In fact, Winnie the Pooh is as British as Alice, Peter Pan and Mr. Toad. According to Wikipedia's well-footnoted article:
Originally Posted by DARTH MAUL
"The Winnie-the-Pooh stories are set in Ashdown Forest, Sussex, England. The forest is a large area of tranquil open heathland on the highest sandy ridges of the High Weald Area of Outstanding Natural Beauty situated 30 miles (50 km) south of London.
"Many locations in the stories can be linked to real places in and around the forest. As Christopher Milne wrote in his autobiography: “Pooh’s forest and Ashdown Forest are identical”. For example, the fictional "Hundred Acre Wood" was in reality Five Hundred Acre Wood; Galleon's Leap was inspired by the prominent hilltop of Gill's Lap, while a clump of trees just north of Gill's Lap became Christopher Robin's The Enchanted Place because no-one had ever been able to count whether there were sixty-three or sixty-four trees in the circle.

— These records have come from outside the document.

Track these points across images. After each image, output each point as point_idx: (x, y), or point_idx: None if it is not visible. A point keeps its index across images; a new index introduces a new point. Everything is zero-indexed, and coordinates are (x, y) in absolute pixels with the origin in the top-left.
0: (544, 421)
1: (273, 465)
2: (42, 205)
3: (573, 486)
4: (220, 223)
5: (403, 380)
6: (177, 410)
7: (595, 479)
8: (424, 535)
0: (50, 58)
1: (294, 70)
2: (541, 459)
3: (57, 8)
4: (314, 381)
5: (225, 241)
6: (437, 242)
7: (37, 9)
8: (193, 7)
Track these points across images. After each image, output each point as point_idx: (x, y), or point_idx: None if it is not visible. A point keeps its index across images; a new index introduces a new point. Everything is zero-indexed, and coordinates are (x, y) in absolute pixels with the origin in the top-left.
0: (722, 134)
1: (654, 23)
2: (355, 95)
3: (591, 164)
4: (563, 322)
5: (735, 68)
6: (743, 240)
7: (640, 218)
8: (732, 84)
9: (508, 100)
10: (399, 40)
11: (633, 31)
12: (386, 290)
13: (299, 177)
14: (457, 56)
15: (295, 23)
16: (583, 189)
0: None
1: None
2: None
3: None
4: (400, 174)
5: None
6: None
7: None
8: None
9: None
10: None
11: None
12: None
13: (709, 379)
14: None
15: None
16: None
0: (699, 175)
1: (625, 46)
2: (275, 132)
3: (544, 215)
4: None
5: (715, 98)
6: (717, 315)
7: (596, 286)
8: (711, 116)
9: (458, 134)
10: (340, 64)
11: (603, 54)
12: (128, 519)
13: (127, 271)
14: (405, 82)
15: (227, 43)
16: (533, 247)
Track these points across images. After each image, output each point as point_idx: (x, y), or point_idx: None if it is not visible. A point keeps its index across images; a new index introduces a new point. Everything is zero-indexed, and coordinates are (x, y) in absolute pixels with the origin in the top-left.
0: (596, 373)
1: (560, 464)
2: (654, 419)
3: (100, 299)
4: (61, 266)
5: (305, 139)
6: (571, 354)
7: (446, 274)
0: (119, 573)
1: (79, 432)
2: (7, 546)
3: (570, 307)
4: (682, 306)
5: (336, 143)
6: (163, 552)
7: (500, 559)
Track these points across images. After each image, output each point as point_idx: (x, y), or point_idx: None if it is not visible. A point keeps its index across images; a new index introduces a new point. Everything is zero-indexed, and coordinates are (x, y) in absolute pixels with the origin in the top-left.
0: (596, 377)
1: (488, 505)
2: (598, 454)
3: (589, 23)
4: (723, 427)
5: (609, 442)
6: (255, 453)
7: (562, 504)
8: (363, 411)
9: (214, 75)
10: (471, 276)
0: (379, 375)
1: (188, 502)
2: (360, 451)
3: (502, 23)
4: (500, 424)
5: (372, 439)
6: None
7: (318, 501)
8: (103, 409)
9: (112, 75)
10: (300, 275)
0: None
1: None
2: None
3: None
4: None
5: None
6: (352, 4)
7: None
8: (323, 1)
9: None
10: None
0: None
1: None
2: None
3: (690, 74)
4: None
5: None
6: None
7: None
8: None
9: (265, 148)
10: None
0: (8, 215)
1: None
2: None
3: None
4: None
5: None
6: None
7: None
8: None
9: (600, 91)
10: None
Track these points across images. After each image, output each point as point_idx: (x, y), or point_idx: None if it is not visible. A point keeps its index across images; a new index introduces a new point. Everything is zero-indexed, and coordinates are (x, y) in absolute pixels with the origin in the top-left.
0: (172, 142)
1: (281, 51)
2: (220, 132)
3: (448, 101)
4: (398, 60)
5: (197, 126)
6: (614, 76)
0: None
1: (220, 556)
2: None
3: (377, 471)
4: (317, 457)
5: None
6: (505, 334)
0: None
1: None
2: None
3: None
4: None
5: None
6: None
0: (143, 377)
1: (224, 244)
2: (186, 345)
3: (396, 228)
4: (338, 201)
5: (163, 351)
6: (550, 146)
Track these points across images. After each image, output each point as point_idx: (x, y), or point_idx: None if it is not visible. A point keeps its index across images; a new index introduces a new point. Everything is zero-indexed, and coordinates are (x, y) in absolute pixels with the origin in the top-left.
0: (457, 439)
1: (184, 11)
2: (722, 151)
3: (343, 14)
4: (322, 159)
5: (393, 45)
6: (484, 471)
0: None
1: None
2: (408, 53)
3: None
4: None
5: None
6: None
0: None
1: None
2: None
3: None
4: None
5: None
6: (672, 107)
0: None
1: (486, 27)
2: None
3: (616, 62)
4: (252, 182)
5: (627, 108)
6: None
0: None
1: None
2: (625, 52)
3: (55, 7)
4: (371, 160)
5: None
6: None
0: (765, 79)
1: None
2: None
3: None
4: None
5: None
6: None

"The landscapes depicted in E.H. Shepard’s illustrations for the Winnie-the-Pooh books are directly inspired by the distinctive landscape of Ashdown Forest, with its high, open heathlands of heather, gorse, bracken and silver birch punctuated by hilltop clumps of pine trees. In many cases Shepard's illustrations can be matched to actual views, allowing for a degree of artistic licence. Shepard's sketches of pine trees and other forest scenes are held at the Victoria and Albert Museum in London.
"The game of Poohsticks was originally played by Christopher Milne on a footbridge across a tributary of the River Medway in Posingford Wood, close to Cotchford Farm. The wooden bridge is a tourist attraction, and it is traditional to play the game there using sticks gathered in nearby woodland. When the footbridge required replacement in recent times the engineer designed a new structure based closely on the drawings by E. H. Shepard of the bridge in the original books, as the bridge did not originally appear as the artist drew it."
Walt Disney's adaptation of Winnie the Pooh closely followed E.H. Shepard's illustrations of the British Hundred Acre Wood -- another thematic fact ignored by Eisger's Disney when they misplaced the Pooh ride in the American forest of Critter Country.
Pooh definitely deserves a Disneyland attraction -- but in Fantasyland, with the other animated adaptations of British children's literature.